There’s more than just a buzz around Dark Dark Dark and their second album, Wild Go. There’s a hive of adoration in some quarters. Why though? That’s not the easiest question to answer. There’s a definite beauty to Wild Go from the very start, though it is a suitably forboding beauty – rarely does a band so accurately depict themselves in their name as with Dark Dark Dark.
Take, for instance, ‘Daydream’, which opens with a gorgeous, care-free piano and ends in a way befitting of almost any David Lynch project you care to pick out.
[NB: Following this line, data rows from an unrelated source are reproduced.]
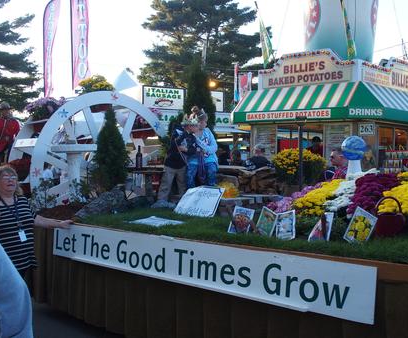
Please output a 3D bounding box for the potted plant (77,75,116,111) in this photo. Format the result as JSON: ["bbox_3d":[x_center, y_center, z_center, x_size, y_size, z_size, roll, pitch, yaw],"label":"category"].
[{"bbox_3d":[-1.360,-0.950,6.250,0.470,0.470,0.450,-1,1,-44],"label":"potted plant"}]

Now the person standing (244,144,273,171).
[{"bbox_3d":[1.010,0.420,9.200,0.420,1.730,0.540,0,1,-32],"label":"person standing"}]

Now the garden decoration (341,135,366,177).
[{"bbox_3d":[1.510,-0.110,5.000,0.260,0.480,0.260,0,1,0],"label":"garden decoration"}]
Later, the haunting ‘Something For Myself’ echoes grand piano folk of acts like Our Broken Garden – vocalist Nona Invie does all she can to convince you she’s on the verge of something sad and terrifying and dramatic, and listening through the record, she might just be.
The hype around Dark Dark Dark is a little odd, perhaps, given that they are at points little more than a collective of fascinating ideas. Nevertheless, these ideas are so coherently gathered, so wonderfully put together that you cannot help but fall for swooning chamber folk ballads or lighter (but still oh so dark) tracks like ‘Right Path’.
Consider not, then, Dark Dark Dark’s considerable following, nor the hype, nor the influences they have caught in their anthology of sound. Consider instead the unrivalled beauty of the best tracks present here on Wild Go. There have been better chamber folk albums, yes. But not many.